:: Data to examine ::

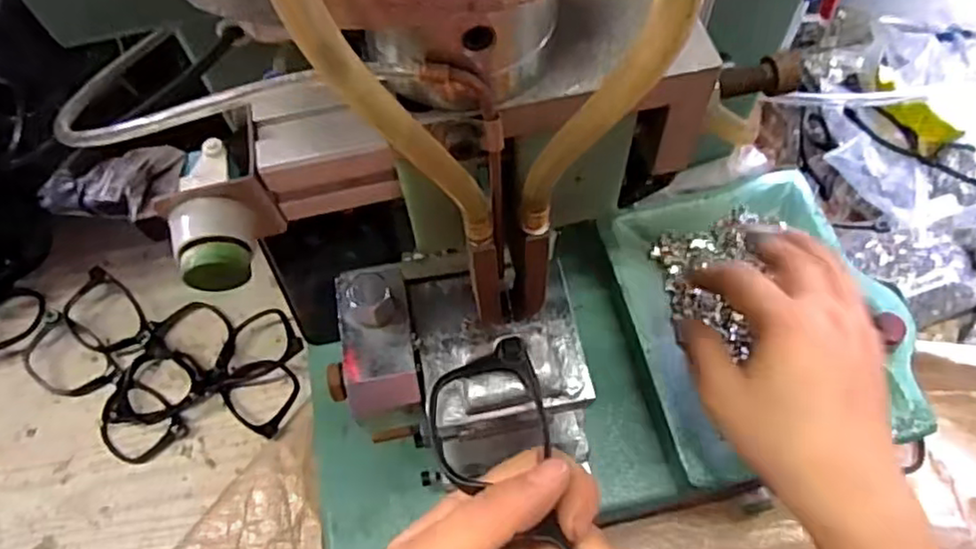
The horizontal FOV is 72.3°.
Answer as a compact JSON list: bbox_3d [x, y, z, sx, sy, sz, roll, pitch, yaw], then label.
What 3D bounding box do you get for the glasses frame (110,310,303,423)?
[{"bbox_3d":[-0.201,0.064,0.472,0.131,0.010,0.047,-23,65,-8],"label":"glasses frame"}]

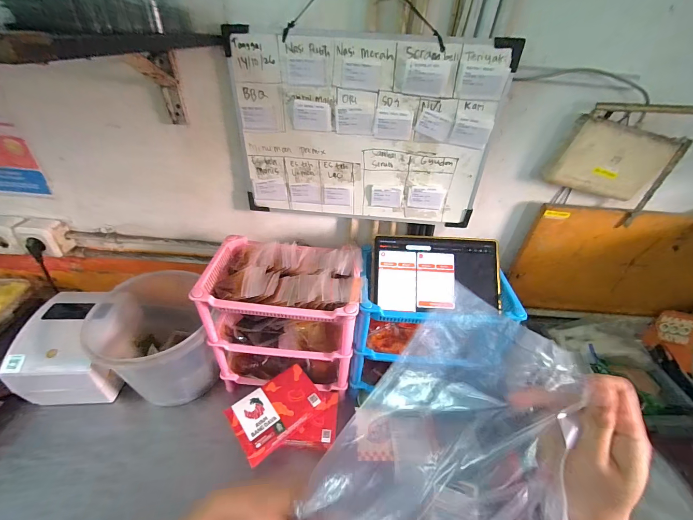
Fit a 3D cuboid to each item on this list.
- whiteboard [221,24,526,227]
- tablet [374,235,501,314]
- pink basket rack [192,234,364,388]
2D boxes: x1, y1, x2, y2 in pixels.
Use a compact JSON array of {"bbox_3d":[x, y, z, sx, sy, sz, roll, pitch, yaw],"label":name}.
[{"bbox_3d":[0.032,-0.230,0.568,0.468,0.316,0.029,5,37,0],"label":"whiteboard"},{"bbox_3d":[0.183,0.027,0.600,0.248,0.009,0.152,2,81,1],"label":"tablet"},{"bbox_3d":[-0.132,0.139,0.684,0.308,0.317,0.188,5,37,0],"label":"pink basket rack"}]

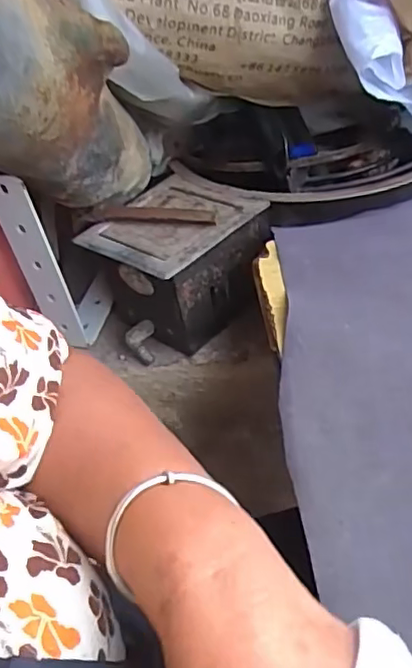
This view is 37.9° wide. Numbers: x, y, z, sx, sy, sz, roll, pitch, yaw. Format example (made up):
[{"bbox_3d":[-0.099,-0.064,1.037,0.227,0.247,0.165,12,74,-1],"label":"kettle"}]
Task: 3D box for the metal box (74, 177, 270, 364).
[{"bbox_3d":[-0.029,-0.070,0.606,0.127,0.115,0.156,27,53,36],"label":"metal box"}]

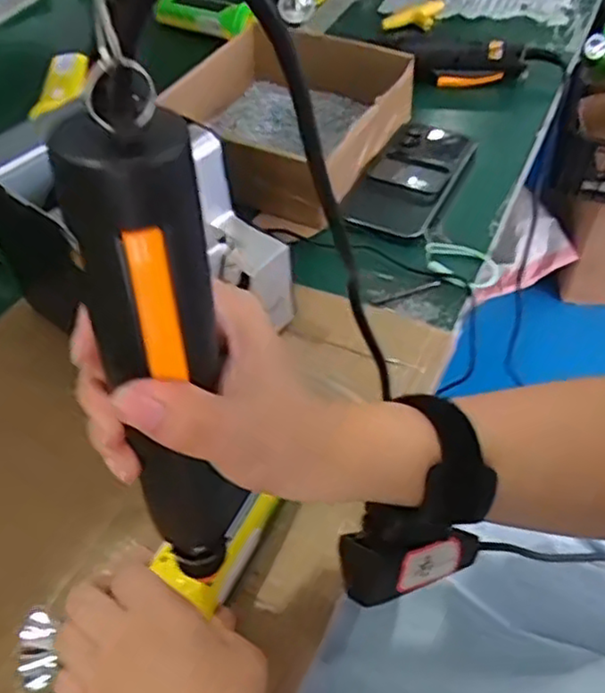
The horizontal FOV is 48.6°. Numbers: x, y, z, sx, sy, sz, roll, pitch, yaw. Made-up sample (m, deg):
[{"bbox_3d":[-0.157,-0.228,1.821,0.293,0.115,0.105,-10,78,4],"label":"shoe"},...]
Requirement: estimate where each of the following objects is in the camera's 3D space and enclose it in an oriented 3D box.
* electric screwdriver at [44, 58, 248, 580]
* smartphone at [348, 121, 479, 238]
[{"bbox_3d":[-0.042,0.005,0.210,0.033,0.165,0.038,-7,30,-3],"label":"electric screwdriver"},{"bbox_3d":[0.103,-0.160,0.627,0.077,0.015,0.167,24,56,21],"label":"smartphone"}]

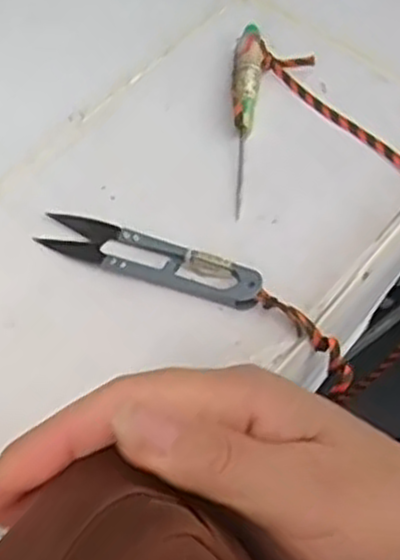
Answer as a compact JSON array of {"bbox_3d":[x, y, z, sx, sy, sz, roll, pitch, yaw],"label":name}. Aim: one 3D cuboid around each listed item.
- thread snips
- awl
[{"bbox_3d":[-0.022,-0.010,0.350,0.099,0.010,0.023,20,60,11],"label":"thread snips"},{"bbox_3d":[0.022,-0.082,0.390,0.017,0.010,0.111,7,59,3],"label":"awl"}]

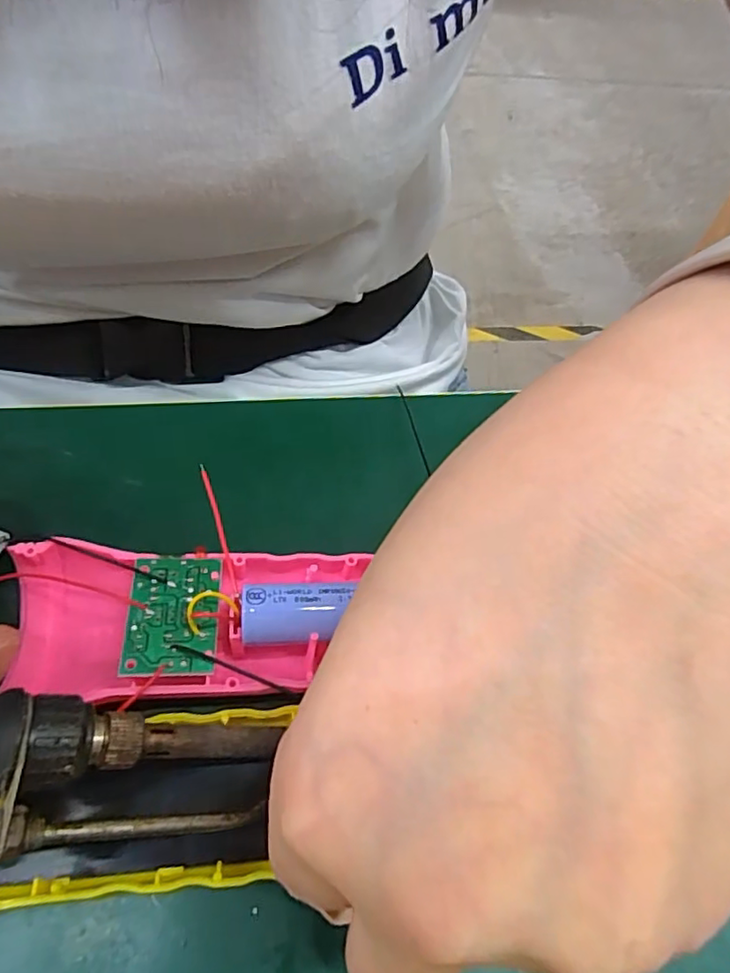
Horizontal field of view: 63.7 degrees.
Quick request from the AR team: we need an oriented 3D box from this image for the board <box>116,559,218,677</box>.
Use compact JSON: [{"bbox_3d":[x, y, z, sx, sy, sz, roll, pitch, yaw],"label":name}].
[{"bbox_3d":[-0.056,0.037,0.171,0.026,0.004,0.035,1,59,-9],"label":"board"}]

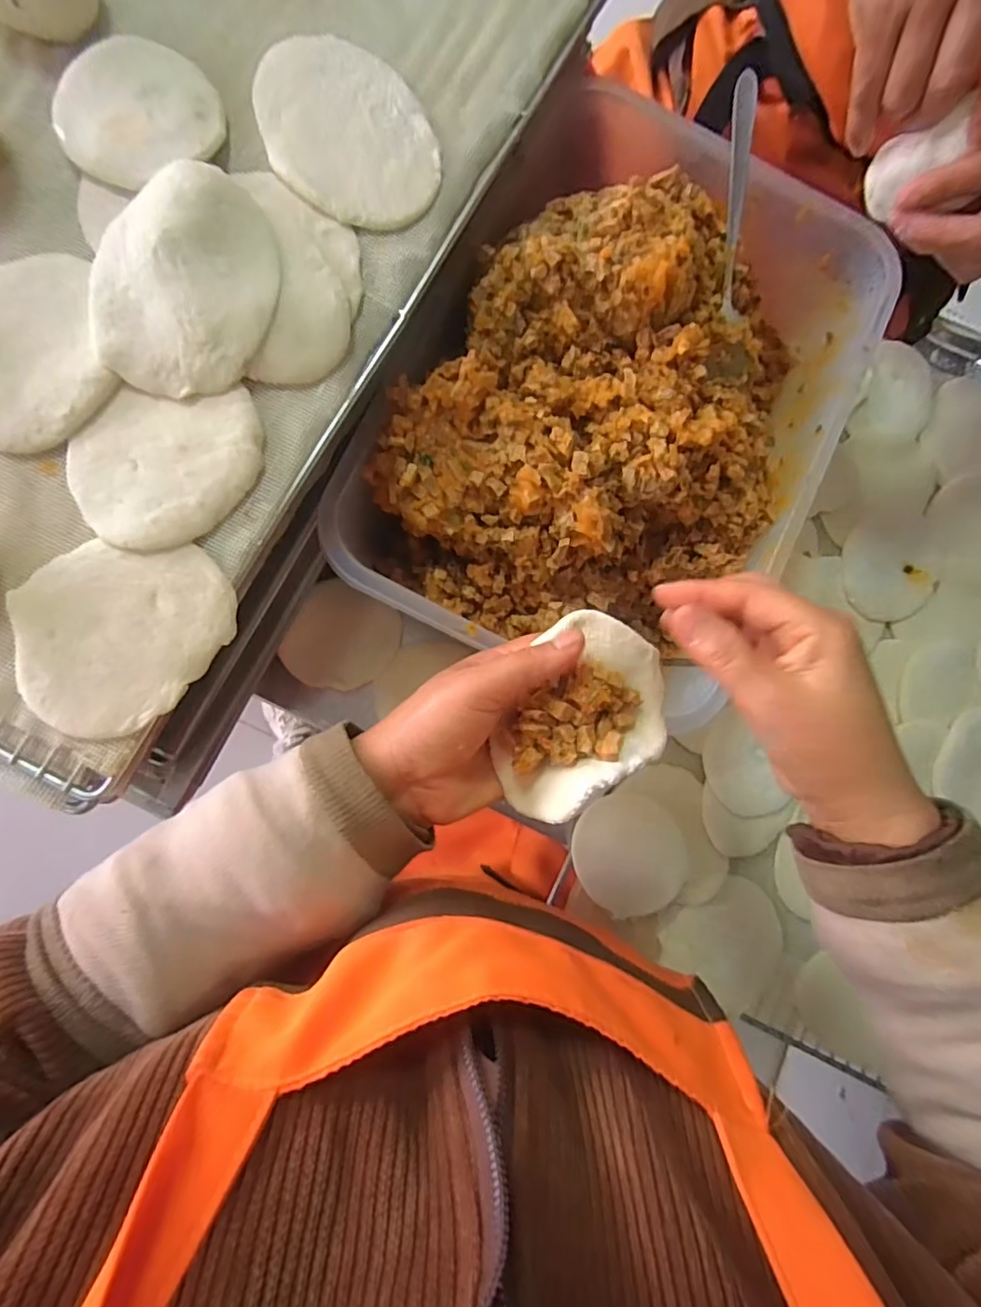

:: Task description ::
Please produce an exact copy of the listing, omitting the pictures.

:: Reply ::
The horizontal FOV is 72.3°.
Answer as a compact JSON list: bbox_3d [x, y, z, sx, sy, sz, roll, pitch, yaw], then label.
What 3D bounding box do you get for the glasses frame (110,310,303,423)?
[{"bbox_3d":[-0.201,0.064,0.472,0.131,0.010,0.047,-23,65,-8],"label":"glasses frame"}]

Fit a 3D cuboid to each item on this list.
- whiteboard [221,24,526,227]
- tablet [374,235,501,314]
- pink basket rack [192,234,364,388]
2D boxes: x1, y1, x2, y2 in pixels.
Use a compact JSON array of {"bbox_3d":[x, y, z, sx, sy, sz, roll, pitch, yaw],"label":name}.
[{"bbox_3d":[0.032,-0.230,0.568,0.468,0.316,0.029,5,37,0],"label":"whiteboard"},{"bbox_3d":[0.183,0.027,0.600,0.248,0.009,0.152,2,81,1],"label":"tablet"},{"bbox_3d":[-0.132,0.139,0.684,0.308,0.317,0.188,5,37,0],"label":"pink basket rack"}]

This view is 37.9° wide. Numbers: x, y, z, sx, sy, sz, roll, pitch, yaw. Format example (made up):
[{"bbox_3d":[-0.099,-0.064,1.037,0.227,0.247,0.165,12,74,-1],"label":"kettle"}]
Task: 3D box for the metal box (74, 177, 270, 364).
[{"bbox_3d":[-0.029,-0.070,0.606,0.127,0.115,0.156,27,53,36],"label":"metal box"}]

The horizontal FOV is 48.6°. Numbers: x, y, z, sx, sy, sz, roll, pitch, yaw. Made-up sample (m, deg):
[{"bbox_3d":[-0.157,-0.228,1.821,0.293,0.115,0.105,-10,78,4],"label":"shoe"},...]
Requirement: estimate where each of the following objects is in the camera's 3D space and enclose it in an oriented 3D box.
* electric screwdriver at [44, 58, 248, 580]
* smartphone at [348, 121, 479, 238]
[{"bbox_3d":[-0.042,0.005,0.210,0.033,0.165,0.038,-7,30,-3],"label":"electric screwdriver"},{"bbox_3d":[0.103,-0.160,0.627,0.077,0.015,0.167,24,56,21],"label":"smartphone"}]

Answer as a compact JSON array of {"bbox_3d":[x, y, z, sx, sy, sz, roll, pitch, yaw],"label":name}. Aim: one 3D cuboid around each listed item.
- thread snips
- awl
[{"bbox_3d":[-0.022,-0.010,0.350,0.099,0.010,0.023,20,60,11],"label":"thread snips"},{"bbox_3d":[0.022,-0.082,0.390,0.017,0.010,0.111,7,59,3],"label":"awl"}]

Horizontal field of view: 63.7 degrees.
Quick request from the AR team: we need an oriented 3D box from this image for the board <box>116,559,218,677</box>.
Use compact JSON: [{"bbox_3d":[x, y, z, sx, sy, sz, roll, pitch, yaw],"label":name}].
[{"bbox_3d":[-0.056,0.037,0.171,0.026,0.004,0.035,1,59,-9],"label":"board"}]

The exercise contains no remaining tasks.